MSC1090 - Fall 2021: Assignment 11 - Make-up

Opened: Thursday, 2 December 2021, 12:00 AM

Due: Thursday, 9 December 2021, 11:59 PM

Due date: Thursday, December 9th at midnight.

Please notice that late submissions will *NOT* be accepted!

Be sure to use version control ("git"), as you develop your code. Do "git add ...., git commit" repeatedly as you add and edit your code. You will hand in the output of "git log" for your assignment repository as part of the assignment.

a) Create a file "myutils.R" which contains a function called 'word_count', that accepts two arguments, one mandatory and one optional. The function should decompose the mandatory first argument into its component words, create a data frame with two columns which contains a row for each word, and the number of times that word appears in the string.

Use the optional second argument of the function to specify the vector of stop words you would like to exclude from the data frame. The function should then return the data frame.


> source("myutils.R")
> word_count("hello there")
   word count
1 hello     1
2 there     1
>
> word_count("this is a wonderful wonderful world")
       word count
1      this     1
2        is     1
3         a     1
4 wonderful     2
5     world     1
>
> word_count("this is a wonderful wonderful world", stopwords = c("this", "is", "a"))
       word count
1 wonderful     2
2     world     1

Note, the string function "strsplit" used with a regular expression (regex) could be helpful here.

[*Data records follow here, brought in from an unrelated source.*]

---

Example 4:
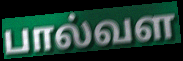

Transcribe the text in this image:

பால்வள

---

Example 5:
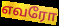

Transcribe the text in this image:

எவரோ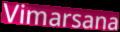
VimarsanaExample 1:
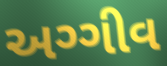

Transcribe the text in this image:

અગ્ગીવ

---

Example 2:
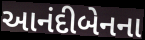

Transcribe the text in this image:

આનંદીબેનના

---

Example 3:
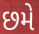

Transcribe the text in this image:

છમે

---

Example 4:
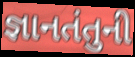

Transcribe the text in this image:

જ્ઞાનતંતુની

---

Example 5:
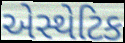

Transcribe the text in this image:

એસ્થેટિક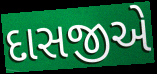
દાસજીએ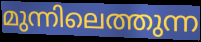
മുന്നിലെത്തുന്ന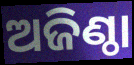
ଅଜିଣ୍ଠା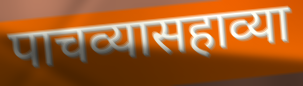
पाचव्यासहाव्या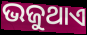
ଭଜୁଥାଏ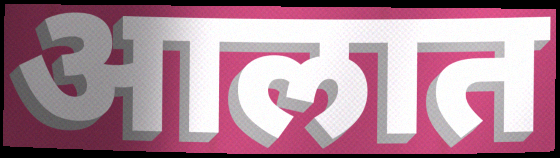
आलातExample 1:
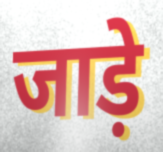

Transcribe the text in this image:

जाड़े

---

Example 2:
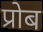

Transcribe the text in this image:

प्रोब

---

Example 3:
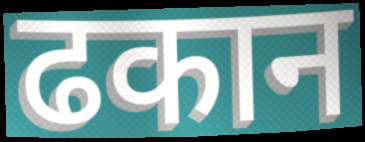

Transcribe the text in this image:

ढकान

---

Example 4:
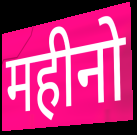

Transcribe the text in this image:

महीनो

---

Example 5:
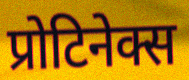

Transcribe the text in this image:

प्रोटिनेक्सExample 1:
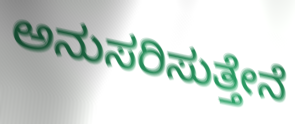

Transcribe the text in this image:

ಅನುಸರಿಸುತ್ತೇನೆ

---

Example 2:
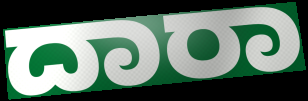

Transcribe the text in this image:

ದಾರಾ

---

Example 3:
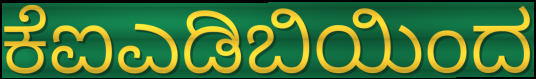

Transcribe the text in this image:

ಕೆಐಎಡಿಬಿಯಿಂದ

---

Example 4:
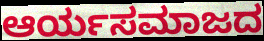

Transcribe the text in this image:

ಆರ್ಯಸಮಾಜದ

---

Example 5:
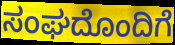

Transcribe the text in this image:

b) Add another function named "read_file" to the file "myutils.R". This function should receive a file name as the first mandatory argument and an optional flag as the second argument, read the file, convert the text to lower case if the optional flag is TRUE (the built-in function "tolower()" could be useful here), and return its contents. You can use the first three commands in this sequence of commands as an outline of how to read the data from a file.

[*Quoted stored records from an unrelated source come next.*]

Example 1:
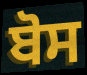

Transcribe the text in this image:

ਬੋਸ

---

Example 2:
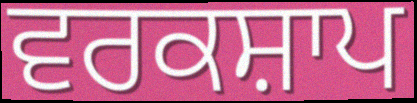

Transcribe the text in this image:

ਵਰਕਸ਼ਾਪ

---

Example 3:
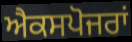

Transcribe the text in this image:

ਐਕਸਪੋਜਰਾਂ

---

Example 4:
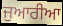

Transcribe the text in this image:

ਜੁਆਰੀਆ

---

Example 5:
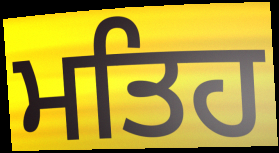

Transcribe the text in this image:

ਮਤਿਹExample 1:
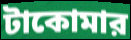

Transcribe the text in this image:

টাকোমার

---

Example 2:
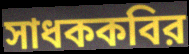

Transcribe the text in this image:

সাধককবির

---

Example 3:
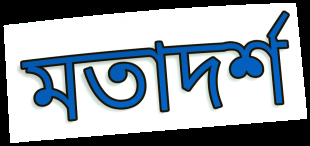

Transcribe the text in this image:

মতাদর্শ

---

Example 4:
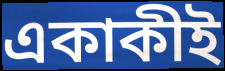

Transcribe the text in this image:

একাকীই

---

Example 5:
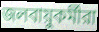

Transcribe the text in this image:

জলবায়ুকর্মীরা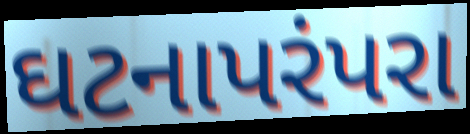
ઘટનાપરંપરા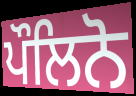
ਪੌਲਿਨੋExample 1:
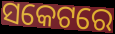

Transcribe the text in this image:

ସକେଟରେ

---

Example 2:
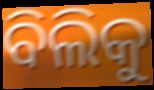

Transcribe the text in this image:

ବିଲିକୁ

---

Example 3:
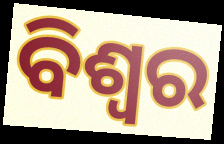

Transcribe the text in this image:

ବିଶ୍ଵର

> file <- file("shakespeare.sonnets.txt", "r")
> file.content <- readLines(file, warn = FALSE)
> close(file)
> file.content[1:5]
[1] ""
[2] ""
[3] "                     1"
[4] "  From fairest creatures we desire increase,"
[5] "  That thereby beauty's rose might never die,"

c) Add the following plotting function to your "myutils.R" script:


plotTopWords <- function(wordcount, n = 10, filename = "word_count.pdf") {
	library(ggplot2)

	wordcount_sorted <- wordcount[order(-wordcount$count),]

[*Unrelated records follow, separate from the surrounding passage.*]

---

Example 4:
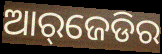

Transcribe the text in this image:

ଆର୍‌ଜେଡିର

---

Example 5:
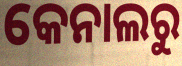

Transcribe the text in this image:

କେନାଲରୁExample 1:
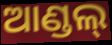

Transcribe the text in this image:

ଆଣ୍ଡଲ୍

	topN <- wordcount_sorted[1:n,]

	ggplot(topN, aes(x = count, xend = 0, y = word, yend = word, colour = word)) + 
		geom_segment() +
		geom_point() +
		scale_y_discrete(limits = rev(topN$word)) +
		scale_x_continuous(expand = expansion(mult = c(0, 0.1))) +
		labs(x = "Number of occurrences",
       		 y = "Words") +
		theme_minimal() +
		theme(panel.grid.major.y = element_blank(), legend.position = "off")

	ggsave(filename, height = n/4)

}

d) Create a driver script called "count_words.R" and import your functions from "myutils.R".
Your driver script, "count_words.R", should be able to receive and make use of command line arguments. The script should take a file name as an argument, and using functions "read_file" and "word_count" count the word occurrences in the file.

Once the word occurrences have been counted, the script should use the provided function "plotTopWords" to create a plot which displays the results of the word count.

As a test, use the script to count the word frequencies in the file shakespeare.sonnets.txt (link: https://pages.scinet.utoronto.ca/~afedosee/shakespeare.sonnets.txt). Your output should look like the bar plot below.

You should not hard code the file names in your script. Use command line arguments to pass the file name into the script.

e) Download the file stopwords_en.txt (link: https://pages.scinet.utoronto.ca/~afedosee/stopwords_en.txt) containing several stop words.

Modify your driver script so that it will now take an optional argument. This optional second argument is a file of stop words. If the optional stop-words-file argument is supplied, the script should run the function "word_count" using the stop words taken from the stop words file.

Use the stop words from the provided file "stopwords_en.txt" (use the "read_file" to read the stop words) to test your script.

If the stop words file is supplied the script should still plot the results using the provided function "plotTopWords".

f) Create a bash script named "compare_words.sh" that runs your script "count_words.R" twice:

Once on the "shakespeare.sonnets.txt" file without using stop words and
Once on the "shakespeare.sonnets.txt" file using the "stopwords_en.txt" stop words file.

Note: do not use any specialty R packages to perform the counting of the words. Write your own!

Please submit your utilities file and driver script, and the output of 'git log' for this assignment. As usual, the scripts should be well documented, explaining the logic of each step; we will take points off for poorly-commented code. Be sure to use defensive programming for your command line arguments.

To capture the output of 'git log' use redirection, git log > git.log, and hand in the "git.log" file.

Assignments will be graded on a 10 point basis.

Due date is December 9, 2021 at 11:55pm. Please notice that late submissions will *NOT* be accepted!.